Some of the things you should take into account are cost, style and durability. Make sure to pay close attention to your home’s needs if you live in an area with extreme temperatures, heavy snow and rain, ice storms or forests.

Some of the most popular types of gutter systems are described below:

Fully Covered Gutter Systems

  • Provide superior protection from debris and allows maximum water flow into the system which helps avoid overflows that can lead to improper drainage.
  • They are not nailed to your roof, which can void the manufacturer’s warranty and cause leaks.
  • Perforations allow a slight slow-down in water flow, giving the gutter cover an opportunity to “bond” which directs the full flow of water into the gutter trough.

Mesh or Screen Gutter Covers

  • These gutters consist of metal coverings that are fit against the back of the gutter and across the top acting like a strainer and filter.
  • Reduces unsightly debris together with snow and ice that can collect on top of the screen and cause it to collapse.
  • There is a chance for the screens to rust and stain over time. Although they reduce the frequency and difficulty of ongoing gutter cleaning – they do not eliminate it.

Gutter Filters

  • Sponge-like foam “space filters” let water drain through but keeps leaves from building up in the bottom of the trough.
  • These filters do not have the capacity to handle heavy rain and water flow, and may overflow during heavy rain.
  • Snow and ice can settle in the foam, potentially causing ice damage, sagging and overflow.

Solid Gutter Covers

  • These gutter covers are usually made of vinyl or aluminum.
  • Solid gutter covers snap onto the top front of the gutter and slip under your shingles which can alter your roofline.
  • These covers can blow off in high winds and are vulnerable to damage from heavy debris, snow or ice.

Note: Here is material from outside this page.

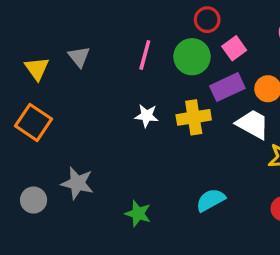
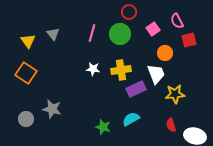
pink square: (234, 48) -> (153, 29), moved
purple rectangle: (227, 87) -> (136, 89), moved
white trapezoid: (253, 124) -> (156, 74), turned 40
green star: (138, 214) -> (103, 127), moved

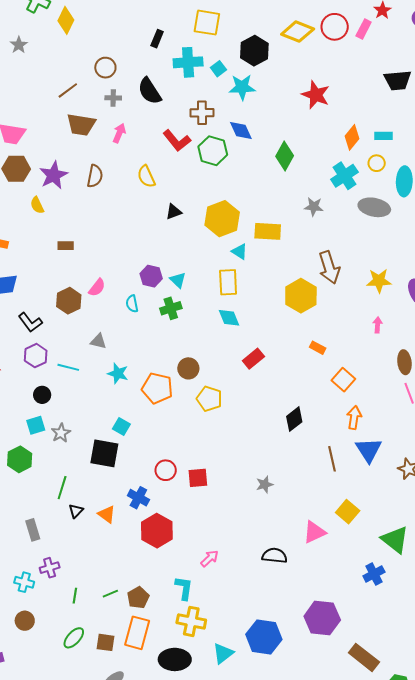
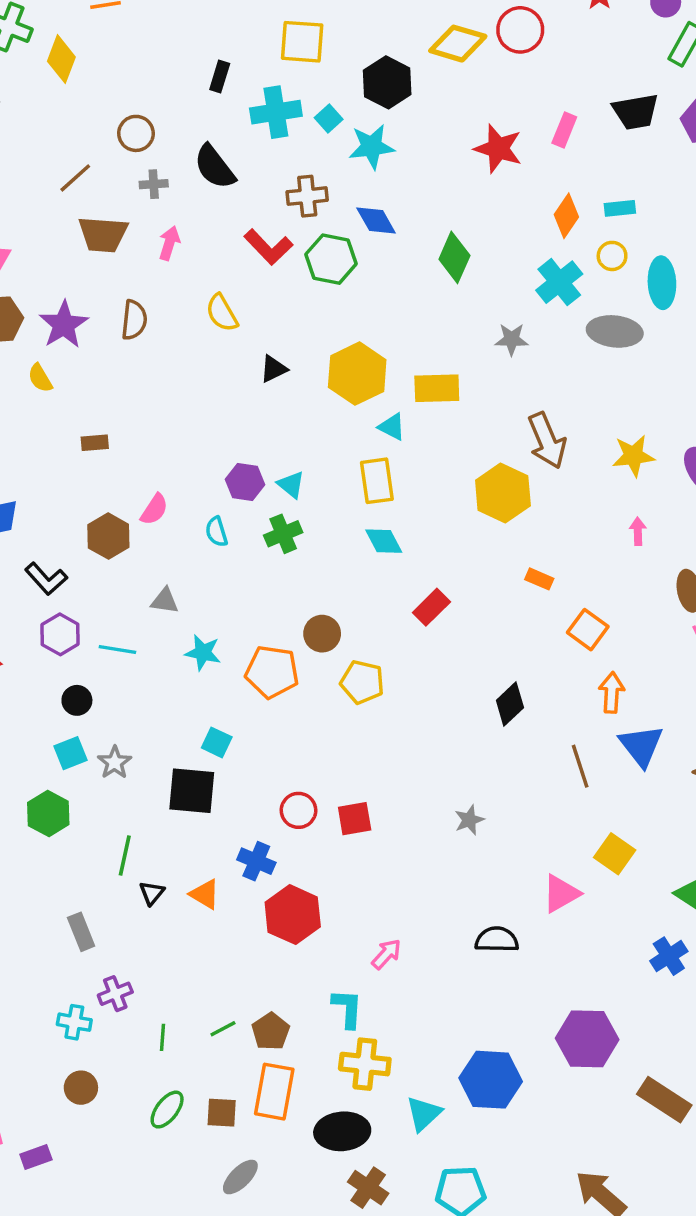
pink rectangle: (364, 29) -> (564, 130), moved

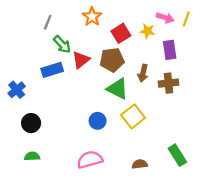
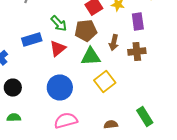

Solid Gutter Covers with Slots

  • Solid gutter covers with slots work by allowing water to enter through slots or small holes located underneath a lip or on the vertical side.
  • These do not keep out small twigs, dirt, asphalt roofing granules and pine needles.
  • Covers with slots do not perform as well in very heavy rainfalls or on steep roofs.

Gutter Brushes

Most leaves and large debris are kept out by gutter brushes, small items that get caught near the top of the gutter brush either blow away or decompose over time.

Over time, the dirt, small twigs and pine needles that do not pass through the gutter brush may create a layer of ‘gunk’ in the bottom of the gutter which may cause staining and require periodic gutter cleaning.

Since old, damaged or defected rain gutters can cause a lot of damage, it is important to repair or replace them. Gutter clogs, which cannot divert water properly, can cause wood rot, foundation problems and landscaping erosion.

In addition to damaging your home, a rain gutter clogged with soggy leaves and debris is a breeding ground for mold and mildew. Mosquitoes and other pests also become problems when gutters clog.